Ricardo Gallego (moderator)
Ricardo Gallego is a prevention case manager at the San Diego LGBT Community Center. The Center’s mission is to enhance and sustain the health and well-being of the lesbian, gay, bisexual, transgender and HIV communities by providing activities, programs and services that create community; empower community members; provide essential resources; advocate for civil and human rights; and embrace, promote and support our cultural diversity. Gallego’s work involves supporting Latin American / Latin@ LGBT migrants, particularly those who cross the border for a range of motives relating to their sexual identities.
This session, traditionally reserved for the close of each colloquium, ties together (enlazar) themes, disputes, and other points discussed or omitted. This year’s weaver of our enlaces was the first in the Latin@ / Catholic theological community to present the question of sexuality as a critical terra incognita — an undiscovered country — in our reflections and proceedings.
James B. Nickoloff (Barry University): ‘Redressing the “Queer Omission”: Liberating Latino/a Reflections on Sexuality’

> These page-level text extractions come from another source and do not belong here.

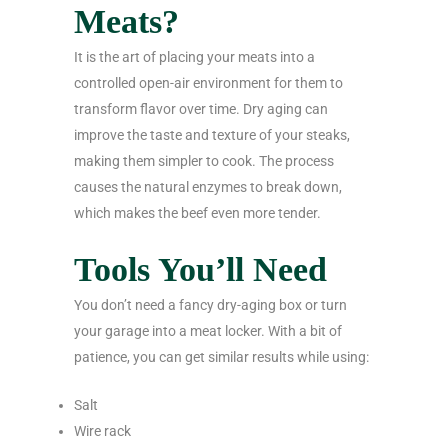
Meats?
It is the art of placing your meats into a
controlled open-air environment for them to
transform flavor over time. Dry aging can
improve the taste and texture of your steaks,
making them simpler to cook. The process
causes the natural enzymes to break down,
which makes the beef even more tender.
Tools You’ll Need
You don’t need a fancy dry-aging box or turn
your garage into a meat locker. With a bit of
patience, you can get similar results while using:
Salt
Wire rack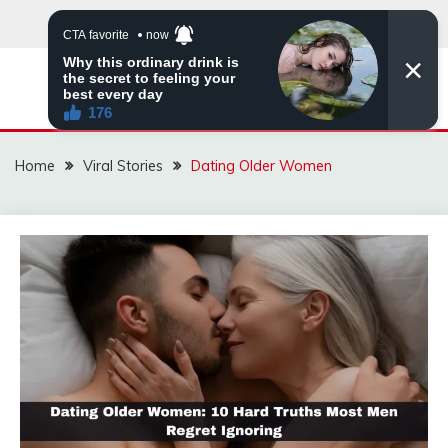
Skip
to
content
ZINGBUYZ.COM
Home
Viral Stories
Dating Older Women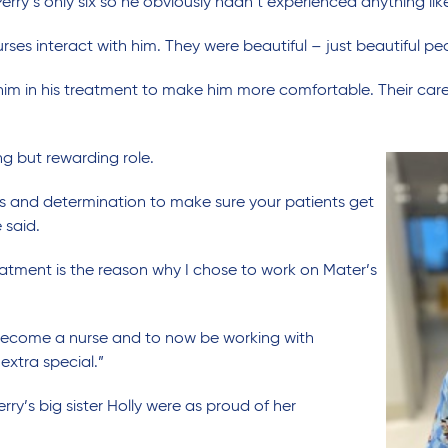
erry’s only six so he obviously hadn’t experienced anything lik
urses interact with him. They were beautiful – just beautiful pe
him in his treatment to make him more comfortable. Their care 
g but rewarding role.
s and determination to make sure your patients get
 said.
eatment is the reason why I chose to work on Mater’s
become a nurse and to now be working with
 extra special.”
ry’s big sister Holly were as proud of her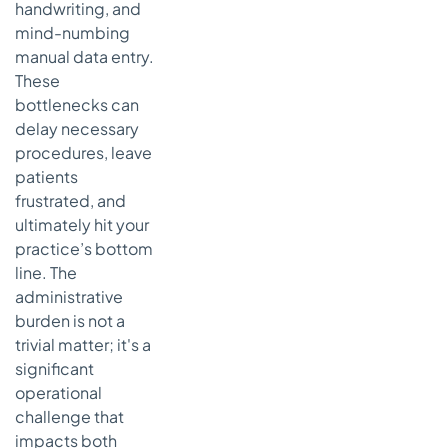
handwriting, and
mind-numbing
manual data entry.
These
bottlenecks can
delay necessary
procedures, leave
patients
frustrated, and
ultimately hit your
practice’s bottom
line. The
administrative
burden is not a
trivial matter; it's a
significant
operational
challenge that
impacts both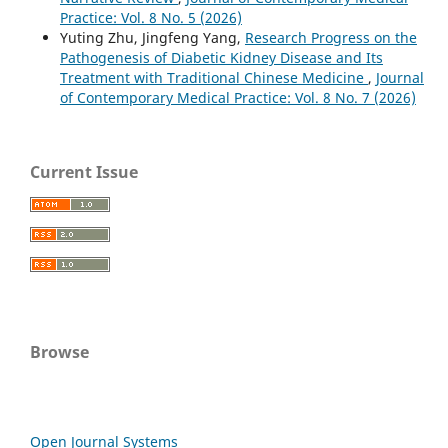
Practice: Vol. 8 No. 5 (2026)
Yuting Zhu, Jingfeng Yang,
Research Progress on the
Pathogenesis of Diabetic Kidney Disease and Its
Treatment with Traditional Chinese Medicine
,
Journal
of Contemporary Medical Practice: Vol. 8 No. 7 (2026)
Current Issue
Browse
Open Journal Systems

James B. Nickoloff is Associate Professor Emeritus of Religious Studies at the College of the Holy Cross in Worcester, Massachusetts, where he taught Catholic systematic theology from 1989 to 2009. He is currently Adjunct Professor of Theology at Barry University and at the University of Miami in Miami, Florida. He has lived and worked for extended periods outside the United States, including three years in Andong, Korea, as a Peace Corps Volunteer; two years in Kingston, Jamaica as a Jesuit; and two years in Lima, Peru, where he wrote his doctoral dissertation. In recent years he has taught at Boston College, Weston Jesuit School of Theology, Santa Clara University, and the Jesuit Theological College in Melbourne, Australia. He is the editor of Gustavo Gutiérrez: Essential Writings (1996), the editor of In, Out, and About on the Hill: Lesbian and Gay Alums Reflect on Life at Holy Cross (2010), and the co-editor with Orlando Espín of An Introductory Dictionary of Theology and Religious Studies (2007). He has also published analytical essays on ecclesiology, the theological vision of Gutiérrez, and the various theologies of liberation.